The NAP’s problems are not limited to indeterminacy. In addition, strict fidelity to its unambiguous implications leads in numerous instances to results that almost everybody, including most libertarians, would reject out of hand. In the spirit of charity, I’ve treated the NAP’s positions on pollution, risk, and children as ambiguous rather than absurd, but a commitment to hew to bright‐line rules in literal conformity with the NAP can certainly be imagined. In that case, virtually all industrial activity would violate somebody’s rights, but you are free to stockpile explosive materials in your place of business even if an accident would wipe out the whole block. You’d have done nothing wrong if you conspired to commit a crime or attempted a crime but failed. And psychopathic parents could starve their kids for fun.
In other cases, there is no escape hatch of ambiguity to rescue the NAP from absurd or repugnant implications. It seems quite clear that there could no legal enforcement of contracts in the way we are familiar with: restitution could be ordered when actual money has changed hands, but in a mere exchange of promises there could be no NAP‐consistent remedy in the event of a breach. Harboring a fugitive would not be a crime. Neither would blackmail. Neither would even the most heinous cruelty to animals. There could be no bankruptcy law that extinguishes debts. Tort liability for corporations would either be unlimited or nonexistent (in which case only the individual employees responsible would be liable). There could be no compulsory vaccines during epidemics. And of course, the NAP proscribes taxation as well as any government spending to alleviate poverty, promote education, or do anything else besides protecting persons and property. Although radical libertarians may be willing to bite these last bullets, nobody else is.
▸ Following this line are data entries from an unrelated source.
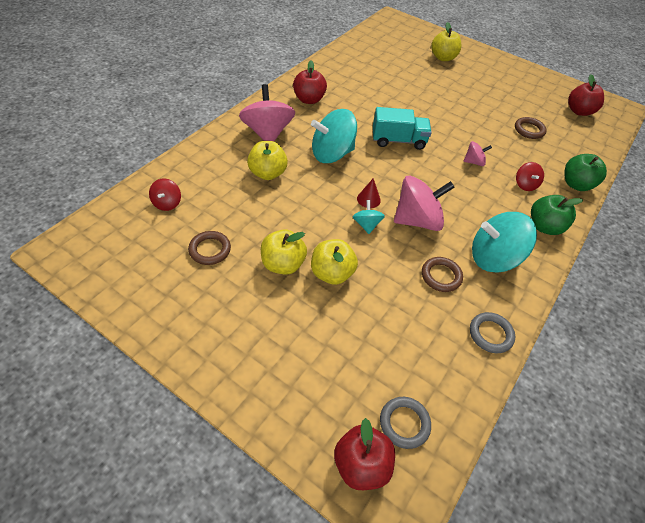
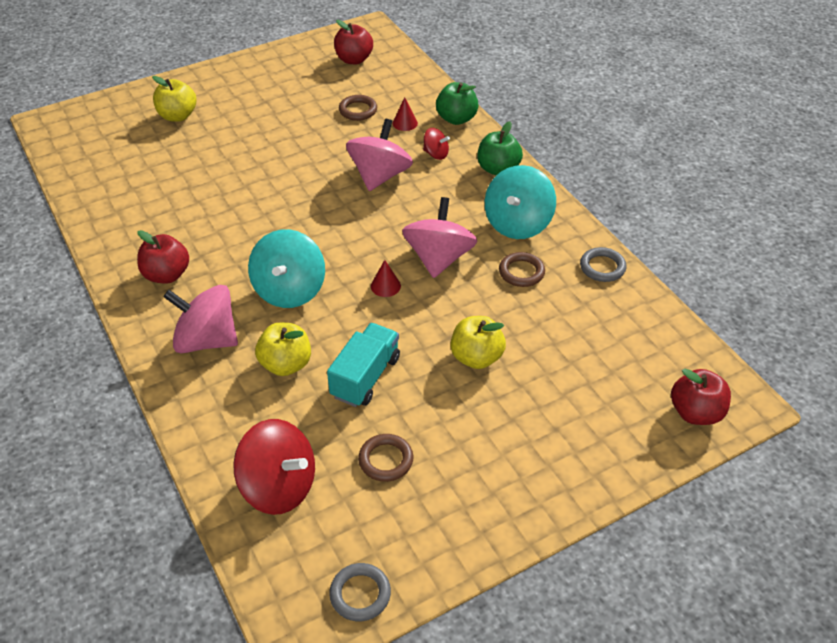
camera: 60 degrees left, 5 degrees down
(167, 203) = (279, 486): red spinning top -> red spinning top, size x2.01
(283, 264) = (443, 396): yellow apple -> none
(366, 225) = (423, 302): turquoise spinning top -> none
(398, 140) = (305, 221): turquoise truck -> turquoise truck (365, 377)
(404, 423) = (668, 367): grey ring -> grey ring (360, 594)
(474, 162) = (380, 176): pink spinning top -> pink spinning top, size x2.01
(541, 157) = (405, 123): none -> red cone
For all the reasons provided above, I conclude that NAP fundamentalism is utterly unworkable as a basis for libertarian thought. What then do I suggest as an alternative? Rather than searching vainly for some value‐free intellectual foundation, I begin with an explicit commitment to liberal values: a belief in the moral worth of the individual, and a vision of social progress in which more and more people are flourishing in lives of their own choosing. And rather than grounding my political views in speculations about some hypothetical (and, to my mind, chimerical) utopia, I look to history and the social sciences for guidance as to how best to advance those liberal values in the specific circumstances that confront us today. In my view, the case for a libertarian approach to politics rests on its combination of moral seriousness and empirical soundness: its principled commitment to individual autonomy, as well as its insightful recognition of both the pitfalls of centralized control and the immense fertility of decentralized experimentation, competition, and coordination.
Yes, the approach I suggest is messy and fuzzy–not too many bright‐line rules, lots of slippery slopes and difficult tradeoffs. But whoever said life was going to be simple?